I'm currently experimenting with Phoenix, because it's a relatively thin layer above HBase, but it doesn't provide many features that you expect in relational databases like transactions. SELECT support is quite complete, it can do JOINs, subqueries, etc.
I have recently discovered Trafodion which looks like a much more complete relational database, but at the expense of no longer being just a HBase client.
It's certainly possible to use Postgres productively without ever doing anything advanced.
My use case can pretty well be summed up as "things an ORM can do for you out of the box." As a developer living in the shallow end of the RDBMS pool, switching a hobby project over is a matter of hours. If your usage is similar, learning it well enough to get by could just be a matter of:
For longtime MySQL users (like myself, ahem), I've found the biggest initial hurdle to be the different syntax the stock MySQL and Postgres clients use. When dropping into a Postgres environment I have to constantly look up what the Postgres commands are to do simple stuff like list all tables or describe a table's structure. It's not that the Postgres commands are particularly abstruse or anything, just that they're non-obvious if you're unfortunate enough to have spent 99% of your life marinating in MySQL.
Postgres is often closer to the SQL standard. For example escaping column names is specified by SQL-99 with double-quotes (") whereas MySQL by default refuses this and requires backticks (`, same as Oracle).
Compared to MySQL, the presence of schemas is a big win for me (same as 'user' in Oracle). Also, I can't move away from Postgres because it's the only DBMS which supports transactional DDL, which the ability to roll back an "add column" as part of a transaction.

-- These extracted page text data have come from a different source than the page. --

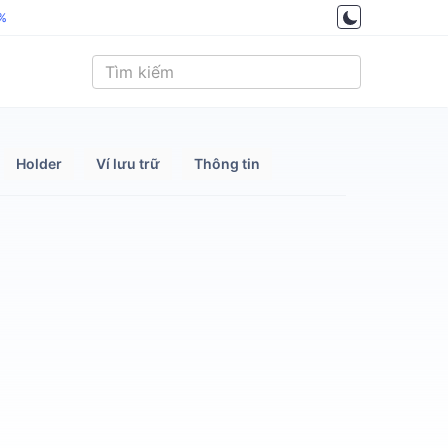
5%
Holder
Ví lưu trữ
Thông tin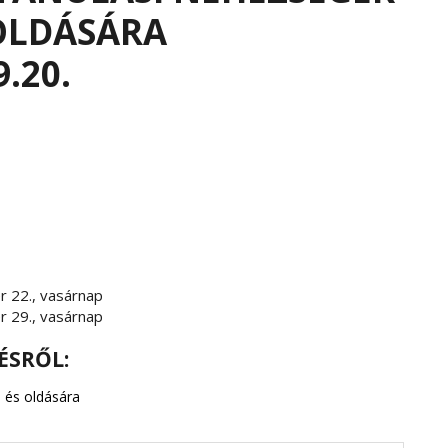
OLDÁSÁRA
.20.
 22., vasárnap
 29., vasárnap
ÉSRŐL:
 és oldására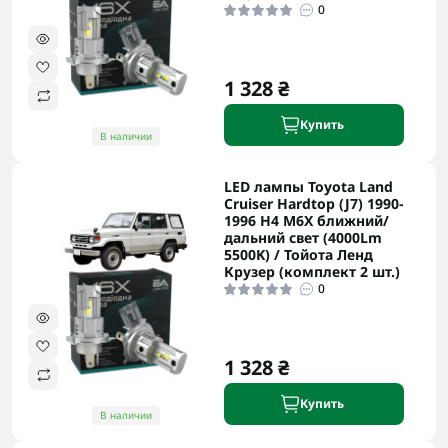
0
1 328 ₴
Купить
В наличии
LED лампы Toyota Land
Cruiser Hardtop (J7) 1990-
1996 H4 M6X ближний/
дальний свет (4000Lm
5500K) / Тойота Ленд
Крузер (комплект 2 шт.)
0
1 328 ₴
Купить
В наличии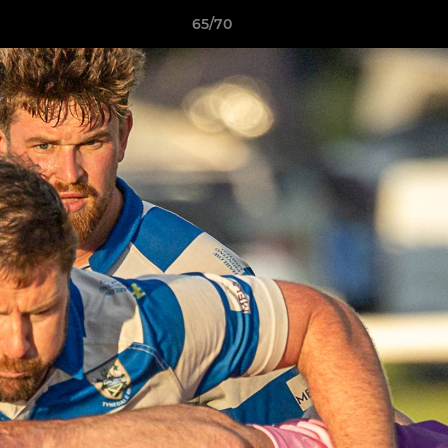
65/70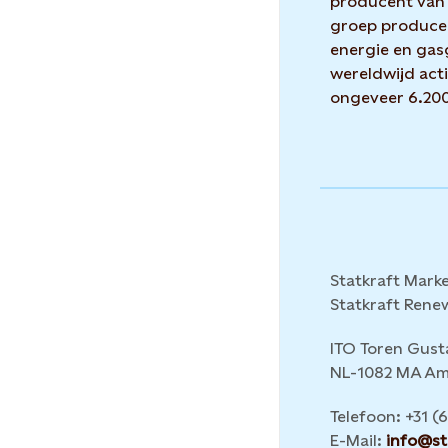
producent van 
groep producee
energie en gasg
wereldwijd acti
ongeveer 6.200
Statkraft Mark
Statkraft Rene
ITO Toren Gust
NL-1082 MA Am
Telefoon: +31 (6
E-Mail:
info@st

Parent seems to be discussing the cli toolset, where many commands are composed of a backslash and one or two letters, whereas the mysql cli expects verbose commands, like SHOW TABLES and DESCRIBE tablename.

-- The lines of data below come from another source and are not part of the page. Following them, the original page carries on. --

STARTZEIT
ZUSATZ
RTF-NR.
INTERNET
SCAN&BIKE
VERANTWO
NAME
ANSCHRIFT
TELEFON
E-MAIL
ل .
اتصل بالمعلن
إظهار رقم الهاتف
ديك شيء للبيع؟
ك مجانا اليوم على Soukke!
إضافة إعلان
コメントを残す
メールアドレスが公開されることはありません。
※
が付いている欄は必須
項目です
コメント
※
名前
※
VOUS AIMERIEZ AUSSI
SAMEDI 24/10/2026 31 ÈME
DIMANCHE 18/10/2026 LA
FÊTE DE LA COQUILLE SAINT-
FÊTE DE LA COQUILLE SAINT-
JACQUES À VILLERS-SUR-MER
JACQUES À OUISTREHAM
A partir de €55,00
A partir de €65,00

I don't think people have a concern that Postgres is the one with the wacky syntax. And it's been my experience that unless the team is very disciplined, if a language offers a thing, you'll find it in the codebase. Thus, ripping out all the backticks where you've used "select" or "from" as a column name isn't a postgres problem.
To really go out on a limb, I would posit that MySQL's view on RDBMS functionality influences its use, which I bet does not square with more traditional systems. Anytime one finds a shift in world view, the code becomes hard to rewrite and still behave the same way.

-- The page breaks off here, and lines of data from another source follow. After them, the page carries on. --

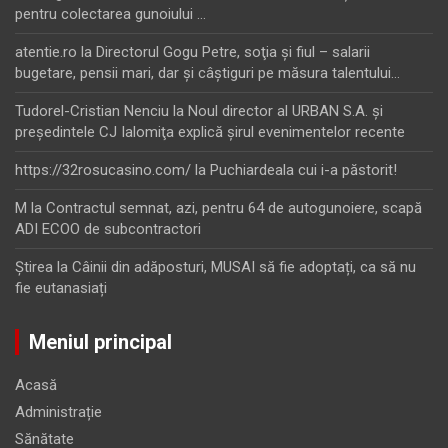
pentru colectarea gunoiului …
atentie.ro
la
Directorul Gogu Petre, soţia şi fiul – salarii
bugetare, pensii mari, dar şi câştiguri pe măsura talentului…
Tudorel-Cristian Nenciu
la
Noul director al URBAN S.A. şi
preşedintele CJ Ialomiţa explică şirul evenimentelor recente
https://32rosucasino.com/
la
Puchiardeala cui i-a păstorit!
M
la
Contractul semnat, azi, pentru 64 de autogunoiere, scapă
ADI ECOO de subcontractori
Ştirea
la
Câinii din adăposturi, MUSAI să fie adoptați, ca să nu
fie eutanasiați
Meniul principal
Acasă
Administrație
Sănătate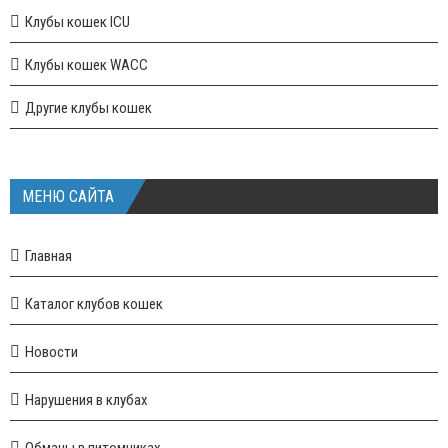
Клубы кошек ICU
Клубы кошек WACC
Другие клубы кошек
МЕНЮ САЙТА
Главная
Каталог клубов кошек
Новости
Нарушения в клубах
Обманы в питомниках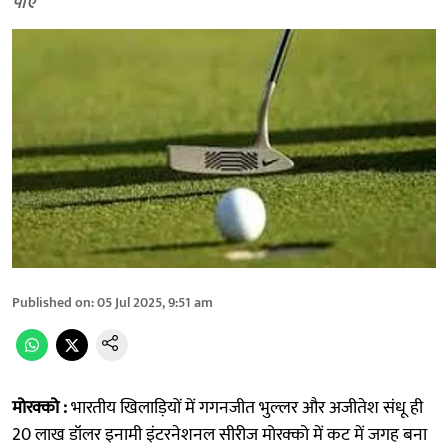
पाए
Published on
:
05 Jul 2025, 9:51 am
मोरक्को :
भारतीय खिलाड़ियों में गगनजीत भुल्लर और अजीतेश संधू ही
20 लाख डॉलर इनामी इंटरनेशनल सीरीज मोरक्को में कट में जगह बना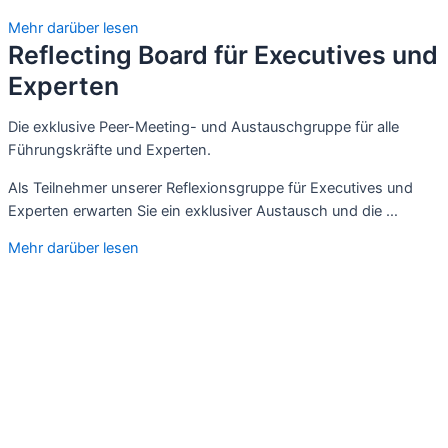
Mehr darüber lesen
Reflecting Board für Executives und
Experten
Die exklusive Peer-Meeting- und Austauschgruppe für alle
Führungskräfte und Experten.
Als Teilnehmer unserer Reflexionsgruppe für Executives und
Experten erwarten Sie ein exklusiver Austausch und die …
Mehr darüber lesen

It's nice to PostgreSQL adding all of these analytics and business intelligence features. BI platforms have had these sorts of features for a least a decade.
These aren't "big data" features but rather EDW/BI features.
If PostgreSQL can't trivially scale horizontally like Cassandra or Riak or integrate nicely with Spark/Hadoop like MongoDB then it isn't particularly useful in typical big data roles.
Well something not mentioned in this article is the that 9.5 should also introduce inheritance from/to Foreign Tables which is one step closer to nice and easy horizontal scaling.
Maybe thats not a No-SQL trendy way of doing things, but for I am more used to PostgreSQL this look pretty neat. I think as the old and reliable project it is it will come to BigData at its own pace and quietly... but its already moving toward this and FDW was the first step.
But I'm starting to wish they had in-place upgrades. Application I develop is getting to the point of "too large to make a copy of the whole db whenever I want to upgrade Postgres".
I can postpone things for a little while by replacing all our large objects with a external file storage -- but the tables themselves are growing quickly.
That'd be my favorite "big data" feature.